__ACTIVITY__
Make an exact copy of each entry, leaving out every picture.

__Saved data entries__
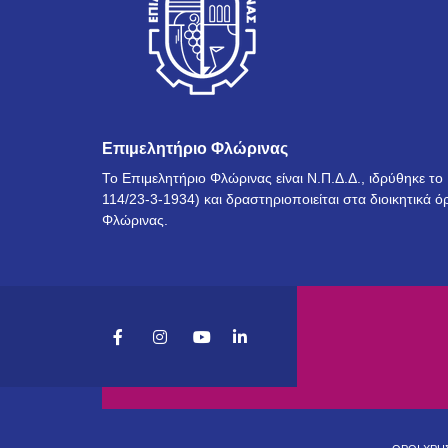
Επιμελητήριο Φλώρινας
Το Επιμελητήριο Φλώρινας είναι Ν.Π.Δ.Δ., ιδρύθηκε τ
114/23-3-1934) και δραστηριοποιείται στα διοικητικά ό
Φλώρινας.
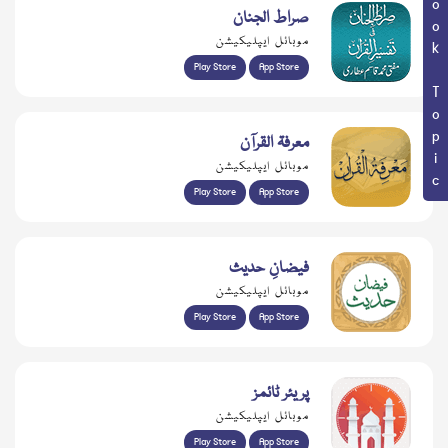
Book Topic
صراط الجنان
موبائل ایپلیکیشن
Play Store
App Store
معرفۃ القرآن
موبائل ایپلیکیشن
Play Store
App Store
فیضانِ حدیث
موبائل ایپلیکیشن
Play Store
App Store
پریئر ٹائمز
موبائل ایپلیکیشن
Play Store
App Store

__EXERCISE RESPONSE__
Επιμελητήριο Φλώρινας
Το Επιμελητήριο Φλώρινας είναι Ν.Π.Δ.Δ., ιδρύθηκε τ
114/23-3-1934) και δραστηριοποιείται στα διοικητικά ό
Φλώρινας.
Book Topic
صراط الجنان
موبائل ایپلیکیشن
Play Store
App Store
معرفۃ القرآن
موبائل ایپلیکیشن
Play Store
App Store
فیضانِ حدیث
موبائل ایپلیکیشن
Play Store
App Store
پریئر ٹائمز
موبائل ایپلیکیشن
Play Store
App Store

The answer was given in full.